| Field | Detail |
|---|---|
| Platform | PortSwigger Web Security Academy |
| Type | Authentication — 2FA Broken Logic |
| Difficulty | Practitioner |
| Objective | Access Carlos's account page |
| Note | Own credentials wiener:peter, victim username carlos; access to email server for own 2FA codes |
2FA Broken Logic¶
I started by logging in as wiener:peter to understand the normal 2FA flow.

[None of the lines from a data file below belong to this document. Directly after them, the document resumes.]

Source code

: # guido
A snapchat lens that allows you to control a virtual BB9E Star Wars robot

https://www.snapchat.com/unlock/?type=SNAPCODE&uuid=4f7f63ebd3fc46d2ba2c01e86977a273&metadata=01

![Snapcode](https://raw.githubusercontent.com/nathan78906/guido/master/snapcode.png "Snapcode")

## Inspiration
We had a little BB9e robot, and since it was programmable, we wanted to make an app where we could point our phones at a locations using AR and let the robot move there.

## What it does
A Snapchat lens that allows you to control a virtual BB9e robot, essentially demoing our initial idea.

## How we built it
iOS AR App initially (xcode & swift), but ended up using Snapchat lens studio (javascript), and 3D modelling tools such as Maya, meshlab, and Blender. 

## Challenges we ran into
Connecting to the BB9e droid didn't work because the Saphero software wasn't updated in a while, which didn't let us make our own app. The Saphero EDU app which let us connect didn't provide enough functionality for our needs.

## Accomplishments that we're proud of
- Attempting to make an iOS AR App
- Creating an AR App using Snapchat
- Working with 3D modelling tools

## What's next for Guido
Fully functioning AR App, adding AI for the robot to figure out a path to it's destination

After the first step, the app redirected to /login2 and prompted for a 4-digit security code. Checking the email client:
Entering the code logged me in normally.
Looking at the POST /login request revealed something worth noting:
POST /login HTTP/2
Host: 0a4800b0044893eb806a21280038004d.web-security-academy.net
Cookie: session=KqS0TWoI1AMwBeFJ809UYsD2L990XJya; verify=wiener
username=wiener&password=peter
The 302 response set two cookies separately:
HTTP/2 302 Found
Location: /login2
Set-Cookie: verify=wiener; HttpOnly
Set-Cookie: session=n59va3vHks57S5uaXLG1QU6lbtcPWiRe; Secure; HttpOnly; SameSite=None
There's a verify cookie tracking which username the pending 2FA challenge belongs to, completely independent of the session cookie. Then the /login2 POST:
POST /login2 HTTP/2
Host: 0a4800b0044893eb806a21280038004d.web-security-academy.net
Referer: https://0a4800b0044893eb806a21280038004d.web-security-academy.net/login2
mfa-code=1070
That returned a 302 — success. The key observation here is that verify determines whose 2FA code is being checked, entirely independent of which account's password was submitted at /login. That decoupling is the whole flaw.
To confirm it, I tried swapping verify to carlos directly on the POST /login2 step while submitting our own code:
POST /login2 HTTP/2
Host: 0a4800b0044893eb806a21280038004d.web-security-academy.net
Cookie: session=846baVoChaN7fKocM8hbmVEHbZIhwtWy; verify=carlos
mfa-code=1070
"Incorrect security code" — expected. 1070 was the code issued to our inbox, not whatever code is pending for carlos. But GET /login2 (which generates and sends the code) and POST /login2 (which checks it) both honor verify independently. That means if I trigger code generation for carlos via GET /login2 with verify=carlos, the server issues a valid code for his account — and since a 4-digit numeric code is only 10,000 possibilities with no rate limiting in play, I don't need to read Carlos's email. I can just brute-force it.
I modified the GET /login2 request, changing its verify value to carlos:
This generated a fresh 2FA code for Carlos's account server-side. Then I logged out, logged back in as wiener, submitted an invalid 2FA code to land back on /login2, and sent that POST /login2 request to Intruder.
I set verify=carlos as a static cookie value and placed a payload position on mfa-code. Generated the full 4-digit range with:
seq 0000 9999 > numbers
Loaded that into a sniper attack and started it.
One value returned a 302 instead of the usual failure response.
Loading that 302 in the browser and navigating to "My account" landed on Carlos's account page.